With almost 1.4 million homes newly passed by fiber in the six months ending March 2013, the pace of fiber-to-the-home deployment in North America is exceeding long-term trends, even though it could not match the torrid pace of the prior six-month period.
The data comes from market researcher Michael Render of RVA LLC, who released his latest census of deployments as May drew to a close. His data gathering is funded in part by the Fiber to the Home Council Americas.
The slowdown from the prior six months, long predicted by Render, is due almost entirely to the windup of the U.S. stimulus program, which poured almost $7 billion into broadband projects starting in 2009. Fiber projects, both FTTH and middle-mile, dominated stimulus spending. Although the stimulus spending was dwarfed by Verizon and AT&T capital investment involving fiber in the same period, the needs of diverse stimulus-funded deployers (more than 400 local exchange carriers and municipalities) helped keep the industry’s North American vendors afloat.
New stimulus-funded middle-mile fiber infrastructure, by reducing interconnection costs, also improved business cases for small deployers seeking to give their communities and themselves a business edge. As U.S. deployments have slowed, other North American network builders, most notably in Canada and Mexico, have picked up much of the slack.
CONTINUED GROWTH
The number of homes passed by fiber in North America – that is, homes that can readily be connected to fiber – increased by 1.4 million to reach 25.7 million in March, Render says. The number of FTTH homes actually being marketed to customers rose 1.5 million to 22.8 million. That’s an increase of about 120,000 more than the increase in homes passed, reflecting the fact that deployers are working off the backlog their summer 2012 construction boom caused.
The result was healthy growth in the number of North American FTTH customers, which rose by 690,000 to a total of 9.7 million. The increase in the number of FTTH connections was below that of the March–September 2012 period but higher than in any other six-monthperiod since September 2009.
However, some of that growth was from outside the United States. The U.S., with about 8.8 million homes connected, has 91 percent of the connected homes in North America, down slightly from 92 percent at this time last year. Elsewhere in North America, fiber deployment has increased faster than in the U.S. Nevertheless, U.S. deployers have been more successful than those in other North American countries at turning homes passed into paying customers. The FTTH take rate for the U.S. is now 44.8 percent. For all of North America, it is 42.5 percent.
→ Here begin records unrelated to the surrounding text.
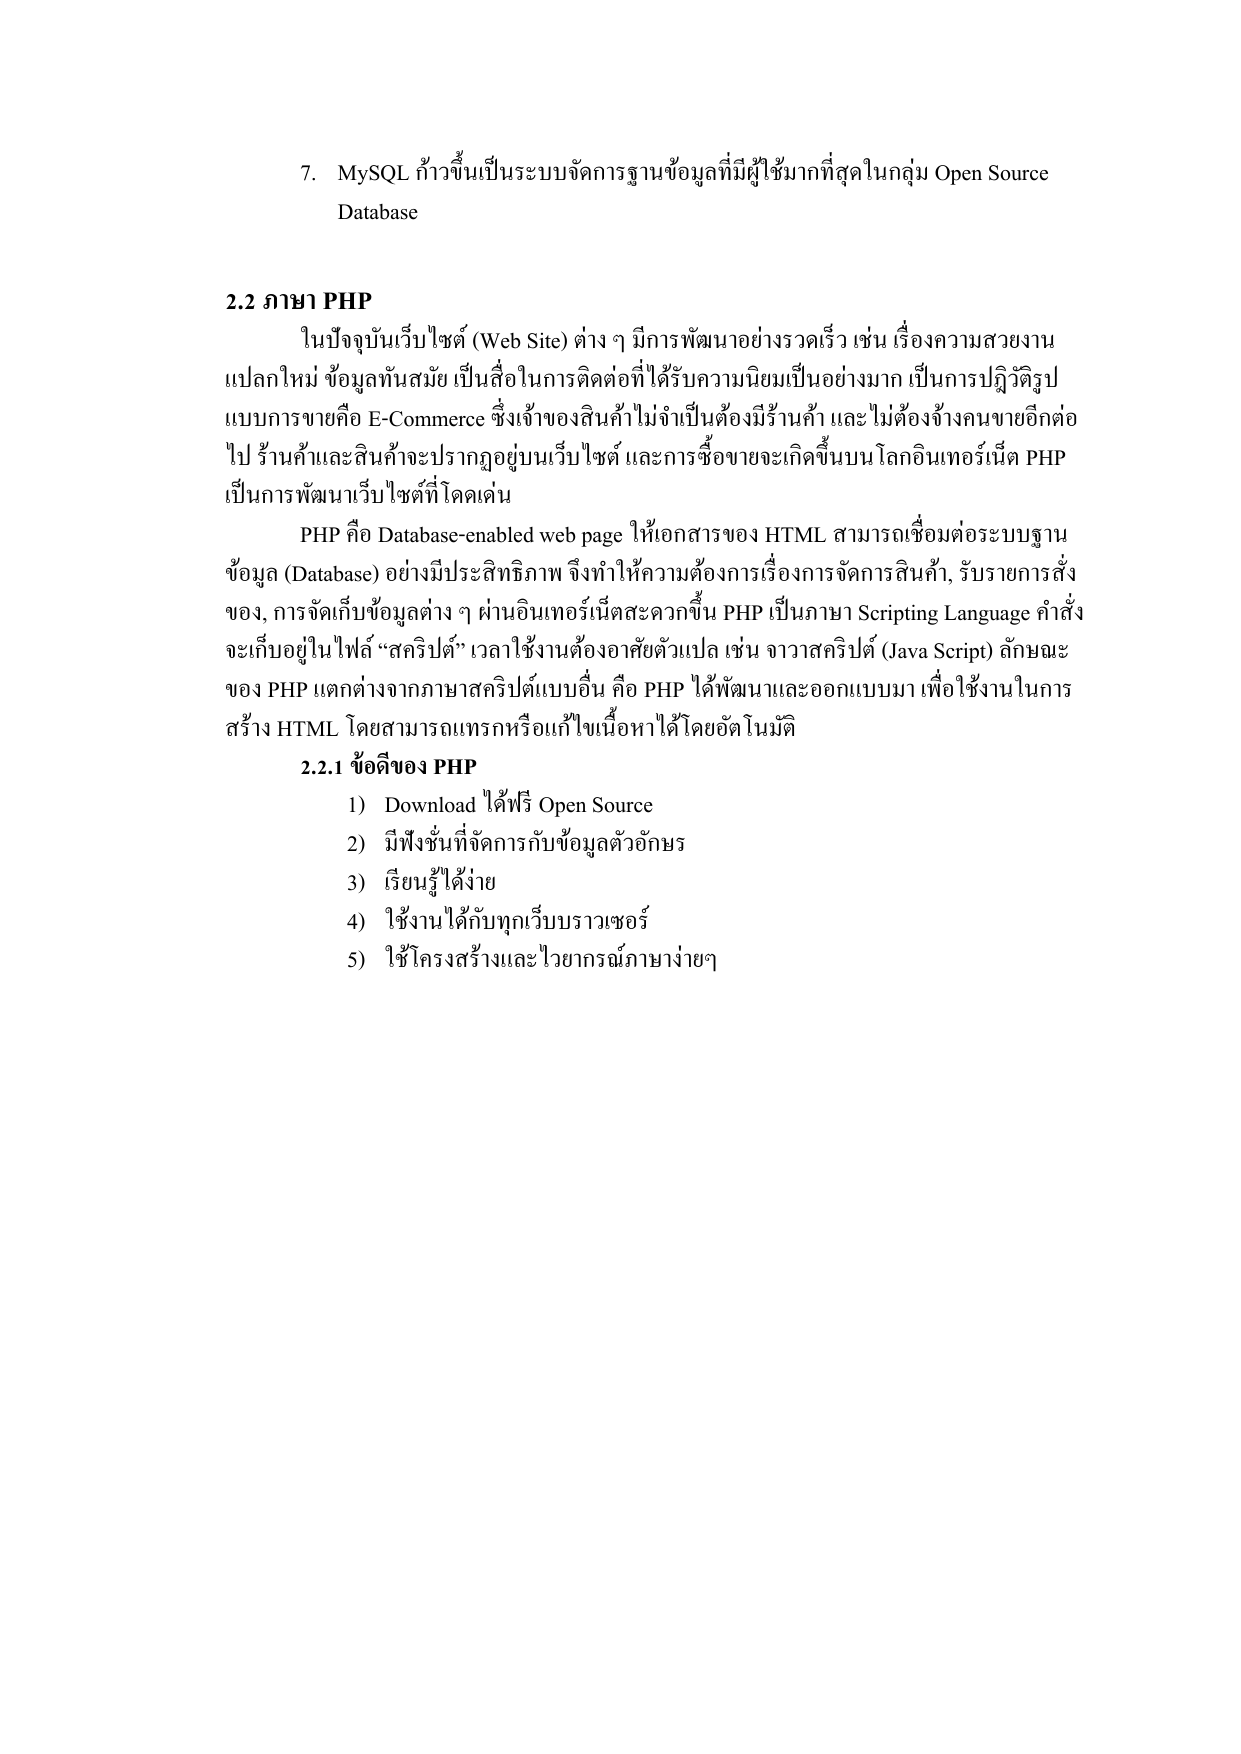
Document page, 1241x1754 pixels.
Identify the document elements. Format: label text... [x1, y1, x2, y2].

text ในปัจจุบันเว็บไซต์ (Web Site) ต่าง ๆ มีการพัฒนาอย่างรวดเร็ว เช่น เรื่องความสวยงานแปลกใหม่ ข้อมูลทันสมัย เป็นสื่อในการติดต่อที่ได้รับความนิยมเป็นอย่างมาก เป็นการปฎิวัติรูปแบบการขายคือ E-Commerce ซึ่งเจ้าของสินค้าไม่จำเป็นต้องมีร้านค้า และไม่ต้องจ้างคนขายอีกต่อไป ร้านค้าและสินค้าจะปรากฏอยู่บนเว็บไซต์ และการซื้อขายจะเกิดขึ้นบนโลกอินเทอร์เน็ต PHP เป็นการพัฒนาเว็บไซต์ที่โดดเด่น [225, 318, 1090, 512]
text PHP คือ Database-enabled web page ให้เอกสารของ HTML สามารถเชื่อมต่อระบบฐานข้อมูล (Database) อย่างมีประสิทธิภาพ จึงทำให้ความต้องการเรื่องการจัดการสินค้า, รับรายการสั่งของ, การจัดเก็บข้อมูลต่าง ๆ ผ่านอินเทอร์เน็ตสะดวกขึ้น PHP เป็นภาษา Scripting Language คำสั่งจะเก็บอยู่ในไฟล์ “สคริปต์” เวลาใช้งานต้องอาศัยตัวแปล เช่น จาวาสคริปต์ (Java Script) ลักษณะของ PHP แตกต่างจากภาษาสคริปต์แบบอื่น คือ PHP ได้พัฒนาและออกแบบมา เพื่อใช้งานในการสร้าง HTML โดยสามารถแทรกหรือแก้ไขเนื้อหาได้โดยอัตโนมัติ [225, 512, 1090, 744]
list MySQL ก้าวขึ้นเป็นระบบจัดการฐานข้อมูลที่มีผู้ใช้มากที่สุดในกลุ่ม Open Source Database [300, 150, 1090, 227]
list ใช้โครงสร้างและไวยากรณ์ภาษาง่ายๆ [347, 937, 1090, 976]
list Download ได้ฟรี Open Source [347, 782, 1090, 821]
list เรียนรู้ได้ง่าย [347, 859, 1090, 898]
text 2.2 ภาษา PHP [225, 276, 1090, 318]
list ใช้งานได้กับทุกเว็บบราวเซอร์ [347, 898, 1090, 937]
text 2.2.1 ข้อดีของ PHP [225, 744, 1090, 782]
list มีฟังชั่นที่จัดการกับข้อมูลตัวอักษร [347, 821, 1090, 859]
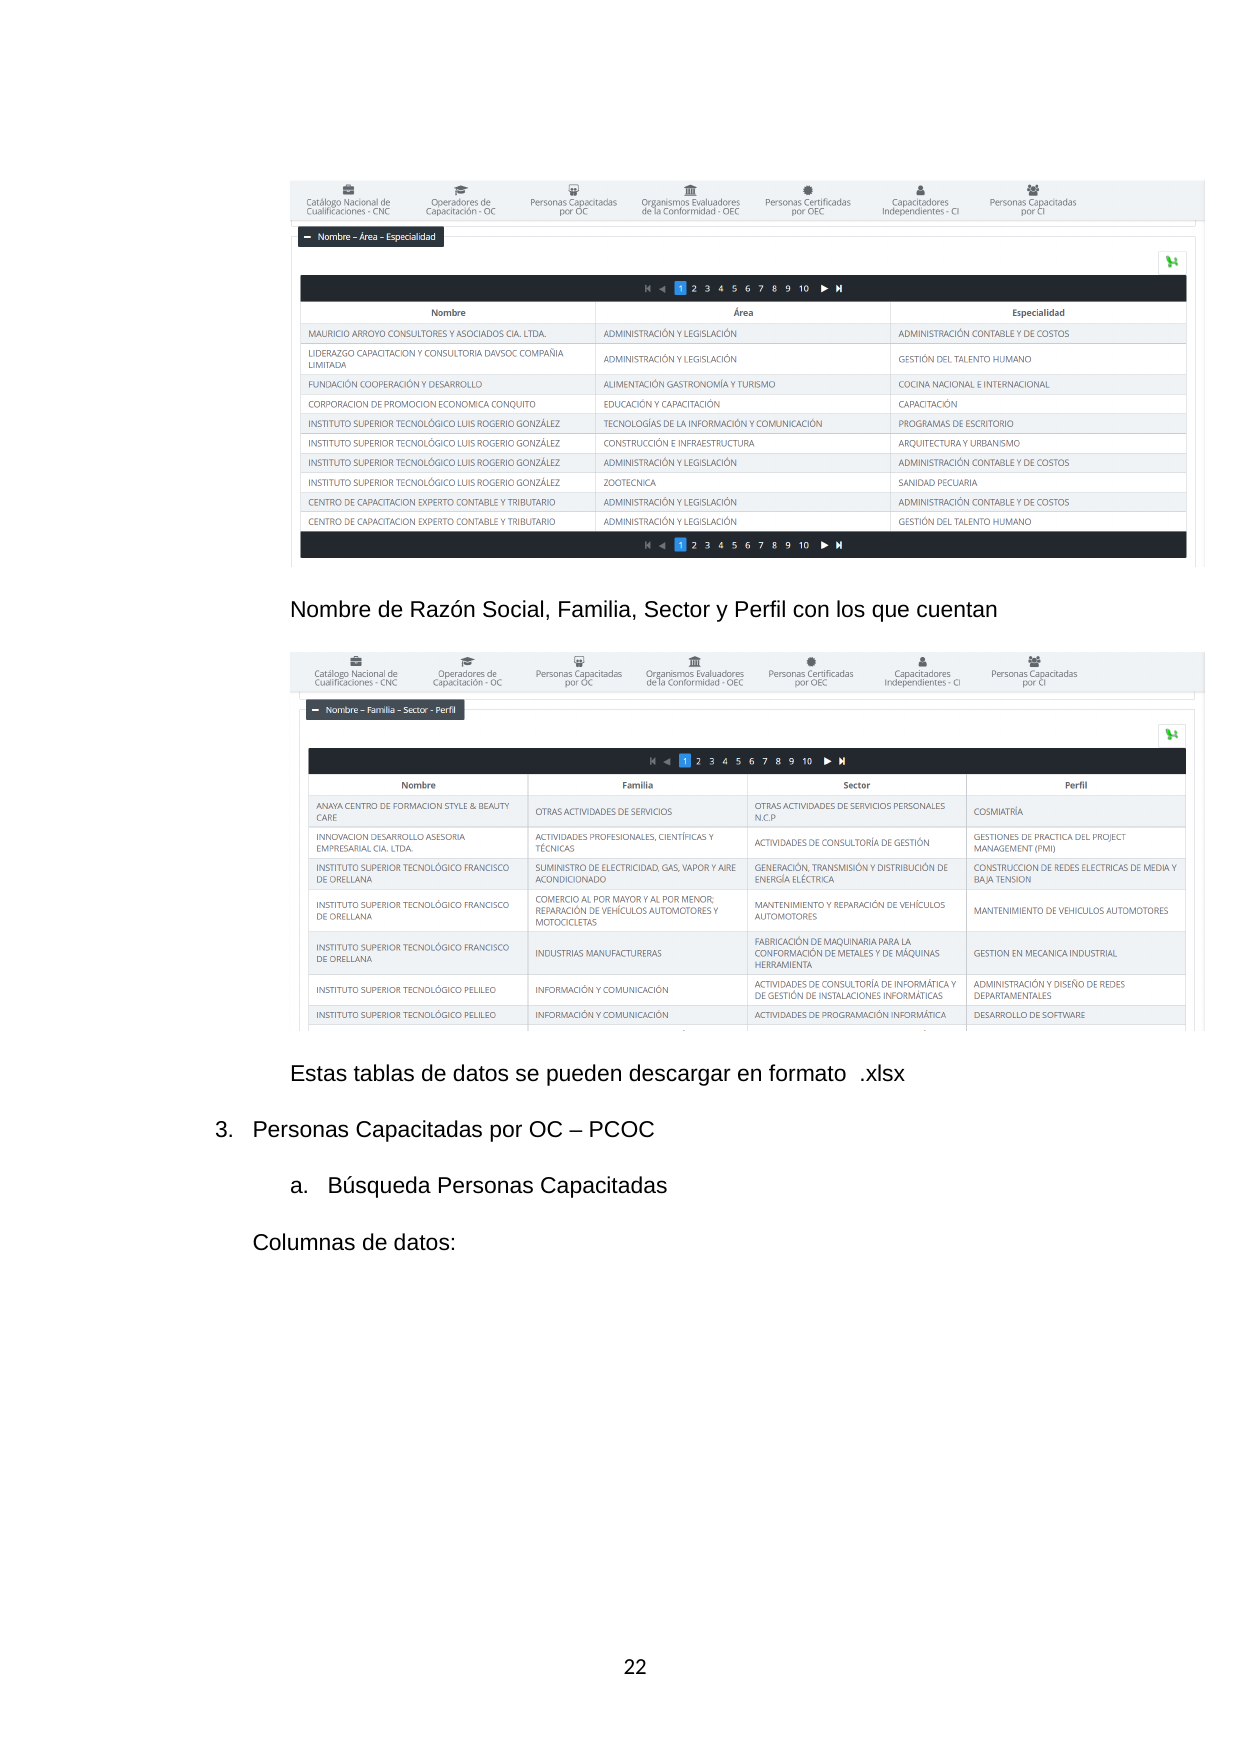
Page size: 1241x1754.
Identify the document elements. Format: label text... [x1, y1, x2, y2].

picture [289, 652, 1205, 1031]
list Búsqueda Personas Capacitadas [290, 1172, 1092, 1199]
list Personas Capacitadas por OC – PCOC [215, 1116, 1092, 1143]
text Estas tablas de datos se pueden descargar en formato .xlsx [290, 1060, 1092, 1087]
text Nombre de Razón Social, Familia, Sector y Perfil con los que cuentan [290, 596, 1092, 623]
text Columnas de datos: [252, 1229, 1092, 1255]
picture [289, 177, 1205, 567]
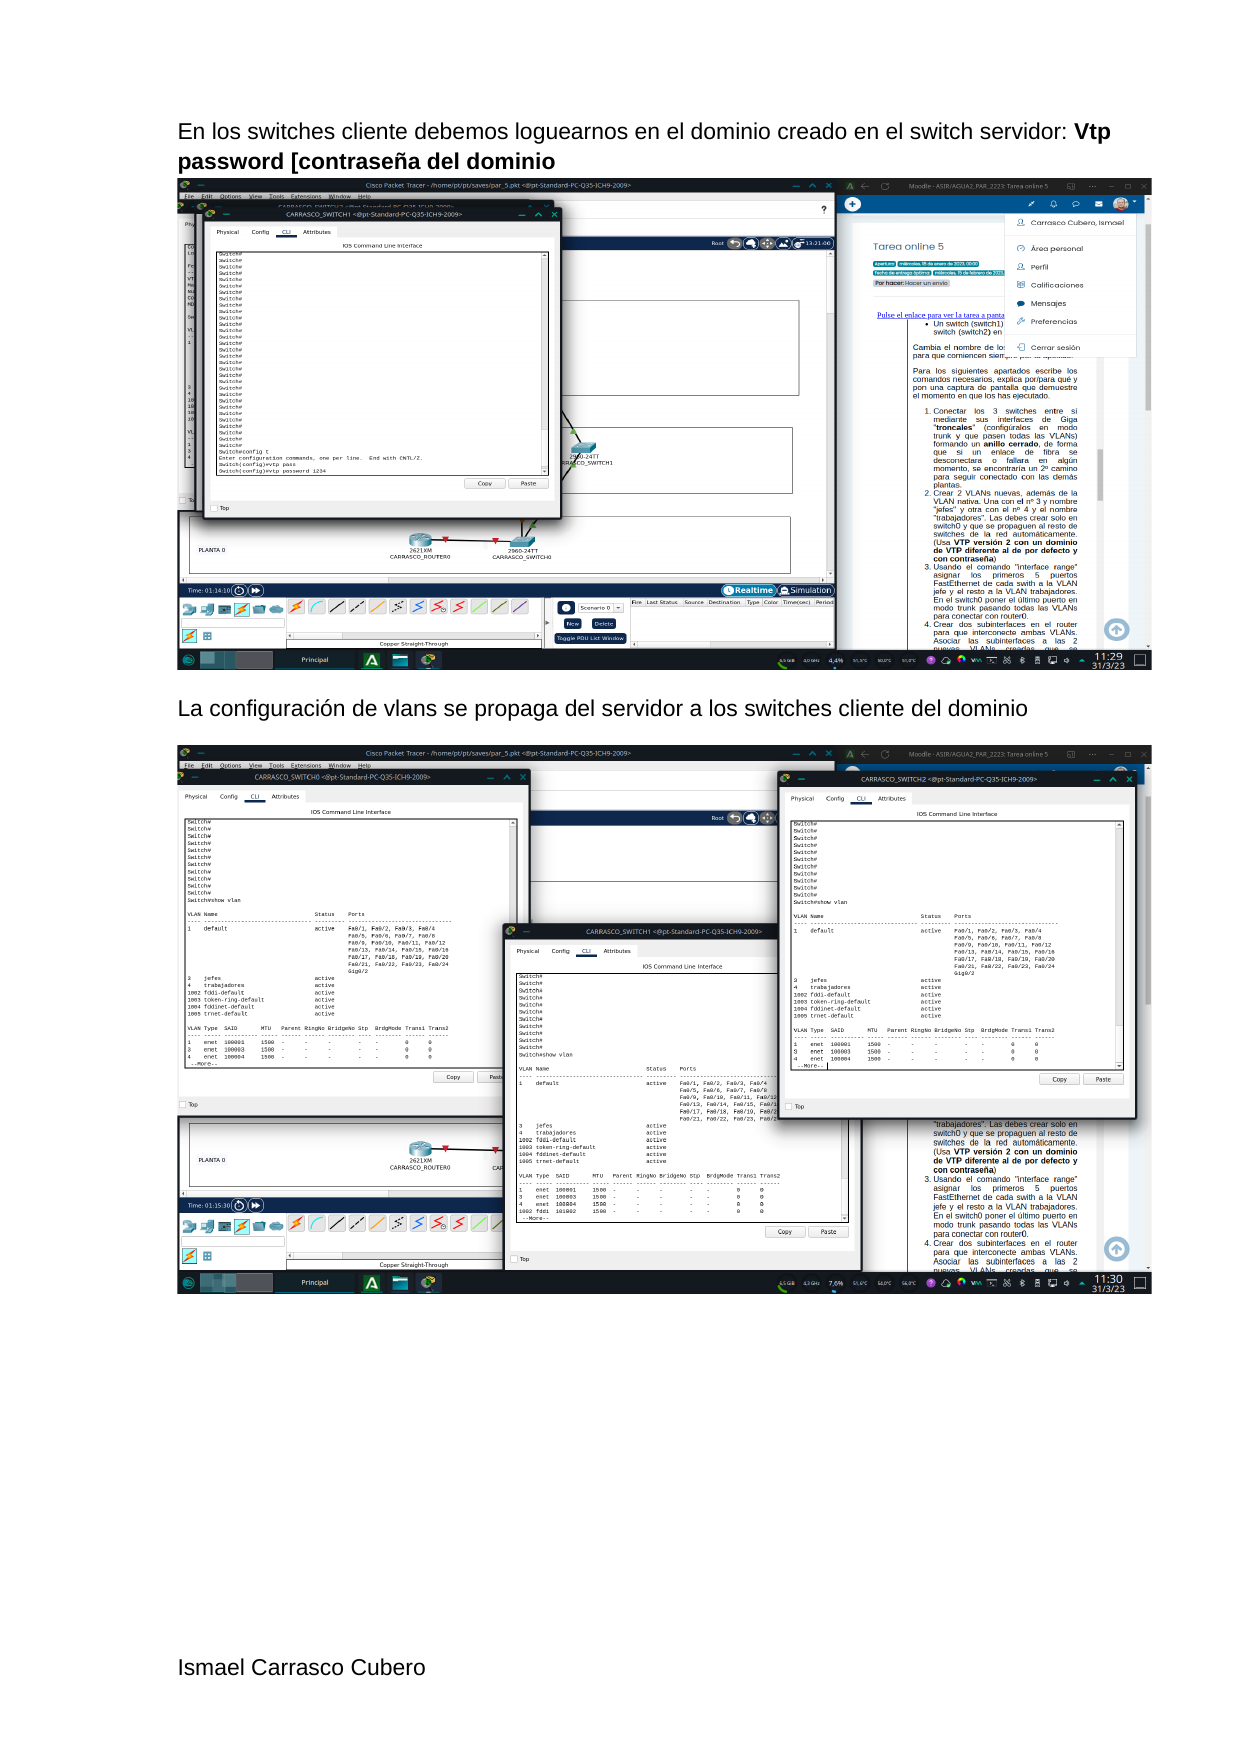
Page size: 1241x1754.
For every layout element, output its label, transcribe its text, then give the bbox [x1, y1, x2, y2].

picture [177, 178, 1152, 670]
text En los switches cliente debemos loguearnos en el dominio creado en el switch servidor: Vtp password [contraseña del dominio [177, 118, 1152, 178]
picture [177, 745, 1152, 1294]
text La configuración de vlans se propaga del servidor a los switches cliente del dominio [177, 695, 1152, 721]
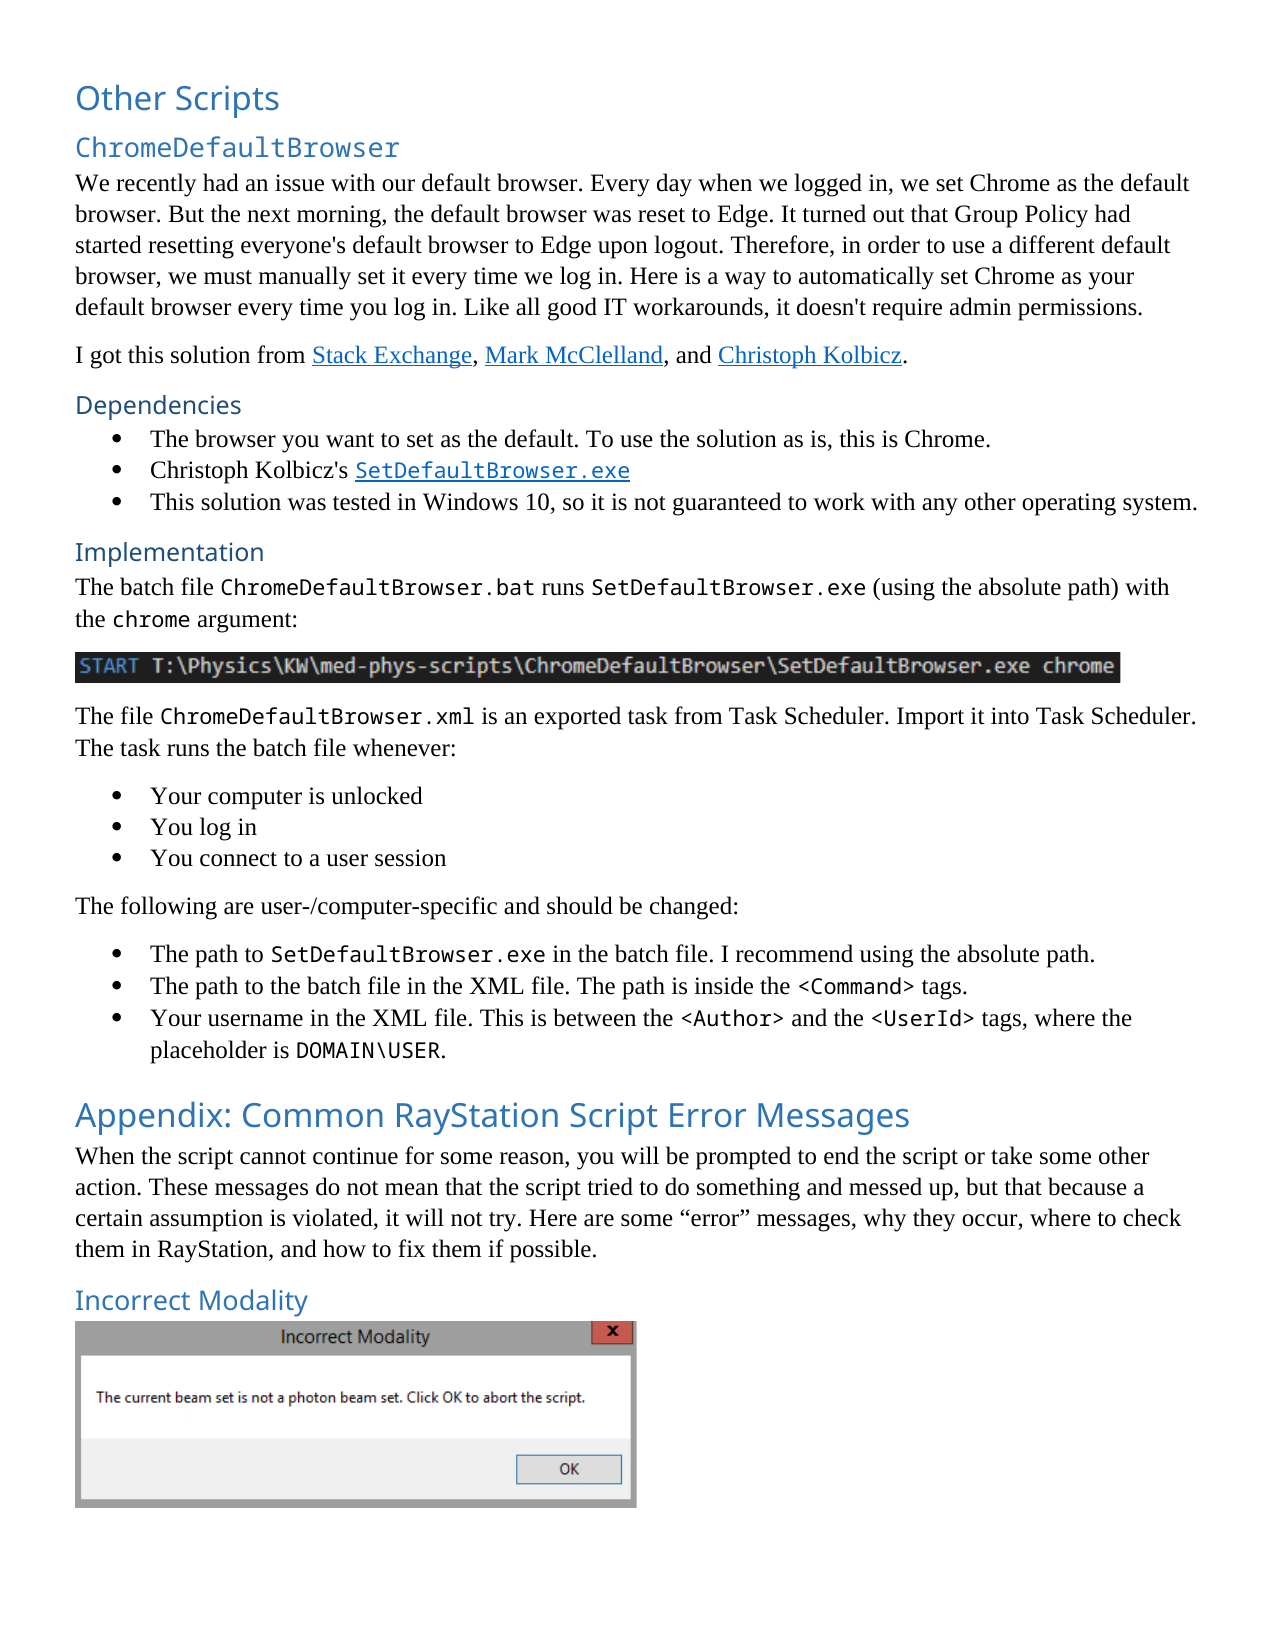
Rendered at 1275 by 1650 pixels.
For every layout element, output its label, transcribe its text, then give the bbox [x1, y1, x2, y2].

text I got this solution from Stack Exchange, Mark McClelland, and Christoph Kolbicz. [75, 340, 1200, 368]
picture [75, 1321, 637, 1508]
text The file ChromeDefaultBrowser.xml is an exported task from Task Scheduler. Import it into Task Scheduler. The task runs the batch file whenever: [75, 701, 1200, 762]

The rise in FTTH customers is well above the long-term trend. In part, this is because new builds have tended to be in rural areas and in multiple-dwelling unit (MDU) buildings. These types of deployments have had historically better take rates than competitive overbuilds in areas with mainly single family homes.
VIDEO IS A BRIGHT SPOT
More than 6.2 million customers now receive video over FTTH in North America – about two-thirds of all FTTH customers, even though FTTH deployers do not offer video services everywhere. Video is a particularly bright spot in the latest customer figures – up 372,000 in the six months ending March 2013. That’s close to the 399,000 increase recorded in the previous six months and more than in any other period since September 2010.
In terms of jobs saved directly and the economic benefits of the infrastructure created, the FTTH segment of the stimulus program – less than 1 percent of all stimulus spending in the United States – must be ranked among the most successful of all the federally funded initiatives. Judging by the number and quality of project applications that poured in, three or four times as much money could have been efficiently spent on broadband.
Not bad for a program decried (on the basis of essentially no information whatsoever) on the front page of the New York Times as a “cyberbridge to nowhere” as the stimulus bill was being considered.
The Times is unlikely to ever correct its sloppy reporting. But will the ever increasing take rates and the improving economy entice Wall Street to fund more FTTH projects?